Learning Day 47: Computer vision before deep learning 1 — Image segmentation
Published in
2 min readJun 1, 2021
Image segmentation without DL
- Based on image’s grayscale, colour, texture and shape
- As compared to DL which depends on semantics (meanings of different areas of an image like background and objects)
1. Sectioning based on threshold
- Choose a valley of the image histogram and cut into half
2. Sectioning based on edge
- Find edges and try to connect the edge together
3. Sectioning based on regions
Region growing
- Starting from 1 point as a group, compare its grayscale value (or average value if there are multiple points in the group) with the surrounding.
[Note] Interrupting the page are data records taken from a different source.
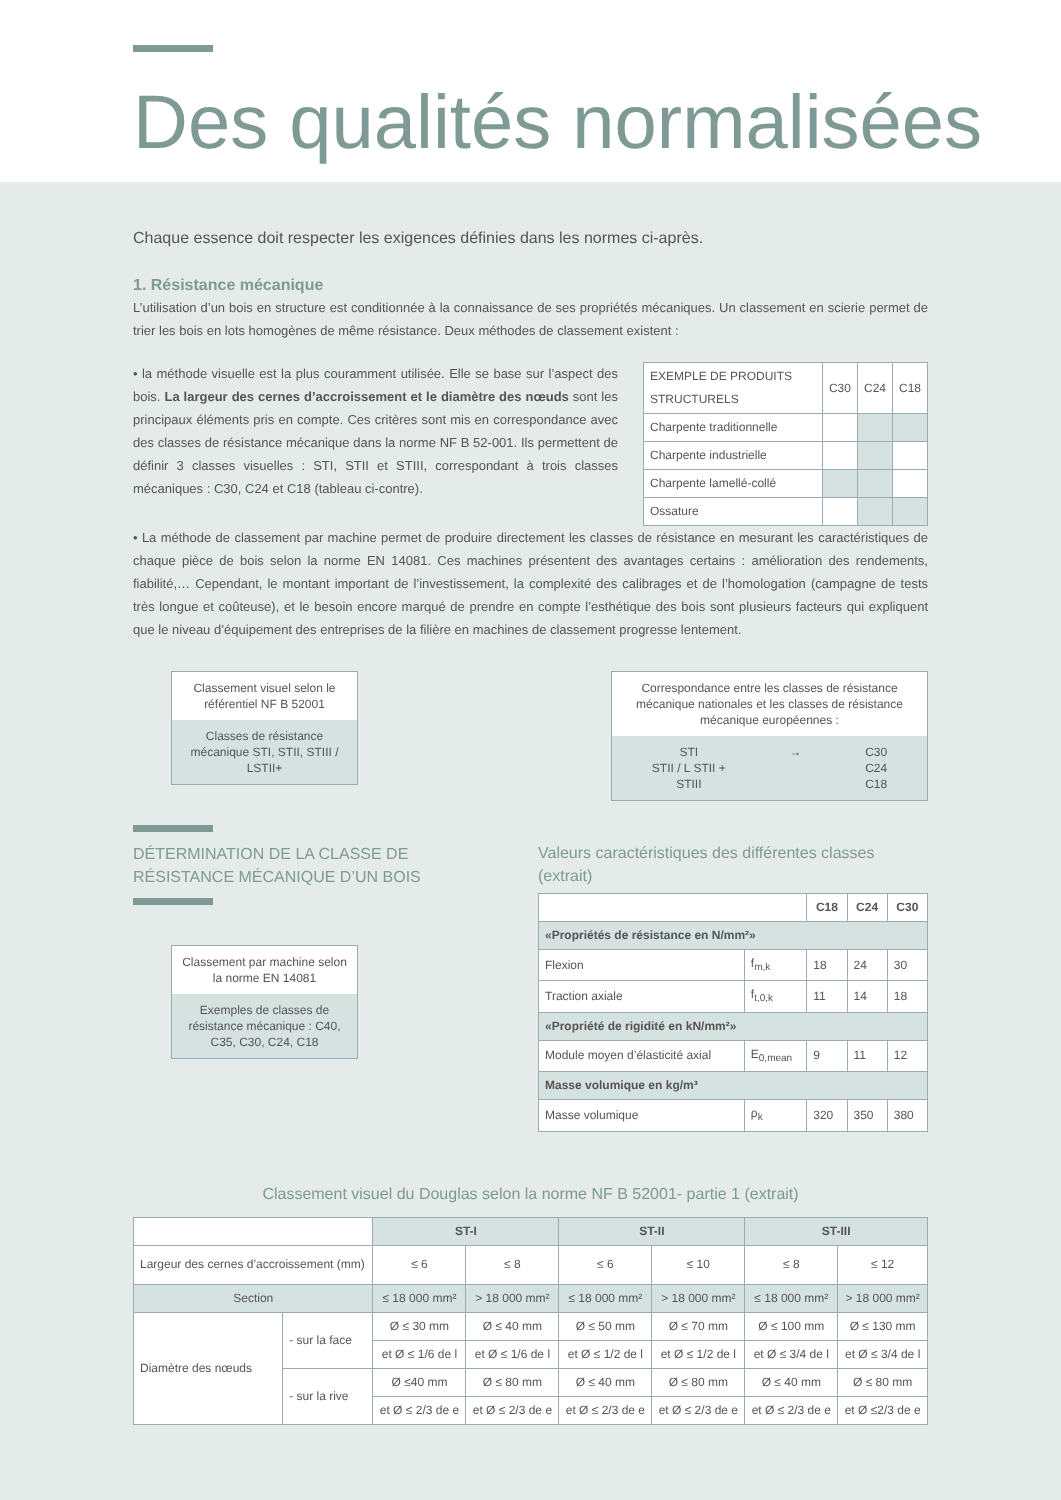Des qualités normalisées
Chaque essence doit respecter les exigences définies dans les normes ci-après.
1. Résistance mécanique
L’utilisation d’un bois en structure est conditionnée à la connaissance de ses propriétés mécaniques. Un classement en scierie permet de trier les bois en lots homogènes de même résistance. Deux méthodes de classement existent :
• la méthode visuelle est la plus couramment utilisée. Elle se base sur l’aspect des bois. La largeur des cernes d’accroissement et le diamètre des nœuds sont les principaux éléments pris en compte. Ces critères sont mis en correspondance avec des classes de résistance mécanique dans la norme NF B 52-001. Ils permettent de définir 3 classes visuelles : STI, STII et STIII, correspondant à trois classes mécaniques : C30, C24 et C18 (tableau ci-contre).
| EXEMPLE DE PRODUITS STRUCTURELS | C30 | C24 | C18 |
| Charpente traditionnelle | | | |
| Charpente industrielle | | | |
| Charpente lamellé-collé | | | |
| Ossature | | | |
• La méthode de classement par machine permet de produire directement les classes de résistance en mesurant les caractéristiques de chaque pièce de bois selon la norme EN 14081. Ces machines présentent des avantages certains : amélioration des rendements, fiabilité,… Cependant, le montant important de l’investissement, la complexité des calibrages et de l’homologation (campagne de tests très longue et coûteuse), et le besoin encore marqué de prendre en compte l’esthétique des bois sont plusieurs facteurs qui expliquent que le niveau d’équipement des entreprises de la filière en machines de classement progresse lentement.
Classement visuel selon le référentiel NF B 52001
Classes de résistance mécanique STI, STII, STIII / LSTII+
DÉTERMINATION DE LA CLASSE DE RÉSISTANCE MÉCANIQUE D’UN BOIS
Classement par machine selon la norme EN 14081
Exemples de classes de résistance mécanique : C40, C35, C30, C24, C18
Correspondance entre les classes de résistance mécanique nationales et les classes de résistance mécanique européennes :
STI
STII / L STII +
STIII → C30
C24
C18
Valeurs caractéristiques des différentes classes (extrait)
| | | C18 | C24 | C30 |
| «Propriétés de résistance en N/mm²» | | | | |
| Flexion | f<sub>m,k</sub> | 18 | 24 | 30 |
| Traction axiale | f<sub>t,0,k</sub> | 11 | 14 | 18 |
| «Propriété de rigidité en kN/mm²» | | | | |
| Module moyen d’élasticité axial | E<sub>0,mean</sub> | 9 | 11 | 12 |
| Masse volumique en kg/m³ | | | | |
| Masse volumique | ρ<sub>k</sub> | 320 | 350 | 380 |
Classement visuel du Douglas selon la norme NF B 52001- partie 1 (extrait)
| | | ST-I | | ST-II | | ST-III | |
| Largeur des cernes d’accroissement (mm) | | ≤ 6 | ≤ 8 | ≤ 6 | ≤ 10 | ≤ 8 | ≤ 12 |
| Section | | ≤ 18 000 mm² | > 18 000 mm² | ≤ 18 000 mm² | > 18 000 mm² | ≤ 18 000 mm² | > 18 000 mm² |
| Diamètre des nœuds | - sur la face | Ø ≤ 30 mm | Ø ≤ 40 mm | Ø ≤ 50 mm | Ø ≤ 70 mm | Ø ≤ 100 mm | Ø ≤ 130 mm |
| | | et Ø ≤ 1/6 de l | et Ø ≤ 1/6 de l | et Ø ≤ 1/2 de l | et Ø ≤ 1/2 de l | et Ø ≤ 3/4 de l | et Ø ≤ 3/4 de l |
| | - sur la rive | Ø ≤40 mm | Ø ≤ 80 mm | Ø ≤ 40 mm | Ø ≤ 80 mm | Ø ≤ 40 mm | Ø ≤ 80 mm |
| | | et Ø ≤ 2/3 de e | et Ø ≤ 2/3 de e | et Ø ≤ 2/3 de e | et Ø ≤ 2/3 de e | et Ø ≤ 2/3 de e | et Ø ≤2/3 de e |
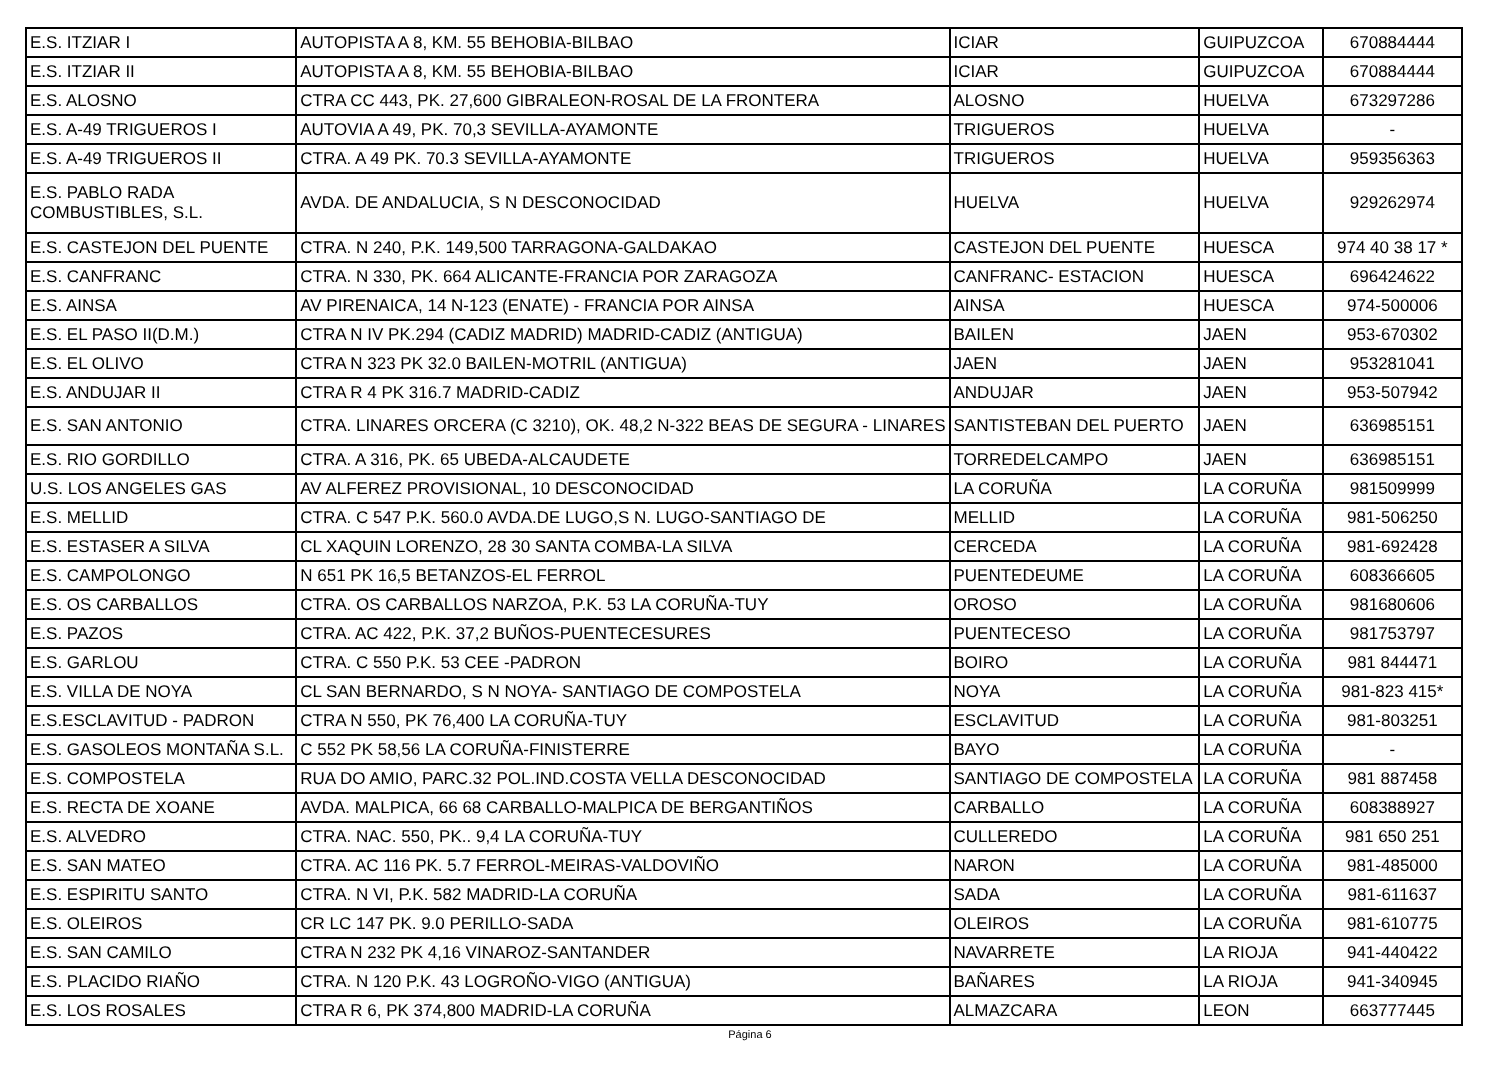| E.S. ITZIAR I | AUTOPISTA A 8, KM. 55 BEHOBIA-BILBAO | ICIAR | GUIPUZCOA | 670884444 |
| E.S. ITZIAR II | AUTOPISTA A 8, KM. 55 BEHOBIA-BILBAO | ICIAR | GUIPUZCOA | 670884444 |
| E.S. ALOSNO | CTRA CC 443, PK. 27,600 GIBRALEON-ROSAL DE LA FRONTERA | ALOSNO | HUELVA | 673297286 |
| E.S. A-49 TRIGUEROS I | AUTOVIA A 49, PK. 70,3 SEVILLA-AYAMONTE | TRIGUEROS | HUELVA | - |
| E.S. A-49 TRIGUEROS II | CTRA. A 49 PK. 70.3 SEVILLA-AYAMONTE | TRIGUEROS | HUELVA | 959356363 |
| E.S. PABLO RADA COMBUSTIBLES, S.L. | AVDA. DE ANDALUCIA, S N DESCONOCIDAD | HUELVA | HUELVA | 929262974 |
| E.S. CASTEJON DEL PUENTE | CTRA. N 240, P.K. 149,500 TARRAGONA-GALDAKAO | CASTEJON DEL PUENTE | HUESCA | 974 40 38 17 * |
| E.S. CANFRANC | CTRA. N 330, PK. 664 ALICANTE-FRANCIA POR ZARAGOZA | CANFRANC- ESTACION | HUESCA | 696424622 |
| E.S. AINSA | AV PIRENAICA, 14 N-123 (ENATE) - FRANCIA POR AINSA | AINSA | HUESCA | 974-500006 |
| E.S. EL PASO II(D.M.) | CTRA N IV PK.294 (CADIZ MADRID) MADRID-CADIZ (ANTIGUA) | BAILEN | JAEN | 953-670302 |
| E.S. EL OLIVO | CTRA N 323 PK 32.0 BAILEN-MOTRIL (ANTIGUA) | JAEN | JAEN | 953281041 |
| E.S. ANDUJAR II | CTRA R 4 PK 316.7 MADRID-CADIZ | ANDUJAR | JAEN | 953-507942 |
| E.S. SAN ANTONIO | CTRA. LINARES ORCERA (C 3210), OK. 48,2 N-322 BEAS DE SEGURA - LINARES | SANTISTEBAN DEL PUERTO | JAEN | 636985151 |
| E.S. RIO GORDILLO | CTRA. A 316, PK. 65 UBEDA-ALCAUDETE | TORREDELCAMPO | JAEN | 636985151 |
| U.S. LOS ANGELES GAS | AV ALFEREZ PROVISIONAL, 10 DESCONOCIDAD | LA CORUÑA | LA CORUÑA | 981509999 |
| E.S. MELLID | CTRA. C 547 P.K. 560.0 AVDA.DE LUGO,S N. LUGO-SANTIAGO DE | MELLID | LA CORUÑA | 981-506250 |
| E.S. ESTASER A SILVA | CL XAQUIN LORENZO, 28 30 SANTA COMBA-LA SILVA | CERCEDA | LA CORUÑA | 981-692428 |
| E.S. CAMPOLONGO | N 651 PK 16,5 BETANZOS-EL FERROL | PUENTEDEUME | LA CORUÑA | 608366605 |
| E.S. OS CARBALLOS | CTRA. OS CARBALLOS NARZOA, P.K. 53 LA CORUÑA-TUY | OROSO | LA CORUÑA | 981680606 |
| E.S. PAZOS | CTRA. AC 422, P.K. 37,2 BUÑOS-PUENTECESURES | PUENTECESO | LA CORUÑA | 981753797 |
| E.S. GARLOU | CTRA. C 550 P.K. 53 CEE -PADRON | BOIRO | LA CORUÑA | 981 844471 |
| E.S. VILLA DE NOYA | CL SAN BERNARDO, S N NOYA- SANTIAGO DE COMPOSTELA | NOYA | LA CORUÑA | 981-823 415* |
| E.S.ESCLAVITUD - PADRON | CTRA N 550, PK 76,400 LA CORUÑA-TUY | ESCLAVITUD | LA CORUÑA | 981-803251 |
| E.S. GASOLEOS MONTAÑA S.L. | C 552 PK 58,56 LA CORUÑA-FINISTERRE | BAYO | LA CORUÑA | - |
| E.S. COMPOSTELA | RUA DO AMIO, PARC.32 POL.IND.COSTA VELLA DESCONOCIDAD | SANTIAGO DE COMPOSTELA | LA CORUÑA | 981 887458 |
| E.S. RECTA DE XOANE | AVDA. MALPICA, 66 68 CARBALLO-MALPICA DE BERGANTIÑOS | CARBALLO | LA CORUÑA | 608388927 |
| E.S. ALVEDRO | CTRA. NAC. 550, PK.. 9,4 LA CORUÑA-TUY | CULLEREDO | LA CORUÑA | 981 650 251 |
| E.S. SAN MATEO | CTRA. AC 116 PK. 5.7 FERROL-MEIRAS-VALDOVIÑO | NARON | LA CORUÑA | 981-485000 |
| E.S. ESPIRITU SANTO | CTRA. N VI, P.K. 582 MADRID-LA CORUÑA | SADA | LA CORUÑA | 981-611637 |
| E.S. OLEIROS | CR LC 147 PK. 9.0 PERILLO-SADA | OLEIROS | LA CORUÑA | 981-610775 |
| E.S. SAN CAMILO | CTRA N 232 PK 4,16 VINAROZ-SANTANDER | NAVARRETE | LA RIOJA | 941-440422 |
| E.S. PLACIDO RIAÑO | CTRA. N 120 P.K. 43 LOGROÑO-VIGO (ANTIGUA) | BAÑARES | LA RIOJA | 941-340945 |
| E.S. LOS ROSALES | CTRA R 6, PK 374,800 MADRID-LA CORUÑA | ALMAZCARA | LEON | 663777445 |
Página 6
- If the difference is smaller than a threshold, include the new point in the group.
Watershed Algorithm
- Convert image to grayscale and find gradients
- Convert edges to peaks and others to valleys
- Consider the similarity of the neighbouring pixels and slowly merge the valleys together
- It is like pouring water to the peaks and valleys and water level slowly raise to cover the valleys and only leave the peaks exposed
4. Sectioning based on graph theory
- Connect pixels in various ways and each connection, the edge, has a weight
- Find the optimal solution of a collection of points where the total weight is minimal
Graph Cuts
- 3 types of connections, all have weights:
- connection between pixels.
- connection of all pixels to a source node, S (foreground).
- connection of all pixels to a sink node, T (background).
- Minimise the energy E(A). The objective is to find the minimal E(A) where it contains a collections of points to make the cut
- R(A) is the penalty on labelling. If a pixel is more likely belonging to foreground (1) than background (0), R(1)<R(0)
- B(A) is the penalty on dissimilarity of two pixels. Since we want to make a cut between dissimilar pixels: If two pixels are similar (eg. in terms of grayscale values), B(A) is big. Otherwise B(A) is small.
GrabCut
- Based on Graph Cuts.
- Combining GMM (Gaussian mixture models) and K-means
- GMM: assumes that the pixel distribution is a combination of more-than-1 gaussian models
- K-means for grouping/clustering
- Steps:
- draw a bounding box to highlight the foreground roughly.
- From this step, it gets the pixel profiles for both foreground and background
2. Use k-means (eg. k=5) to cluster pixels to foreground and background and use Graph Cuts for cutting. This process is done iteratively.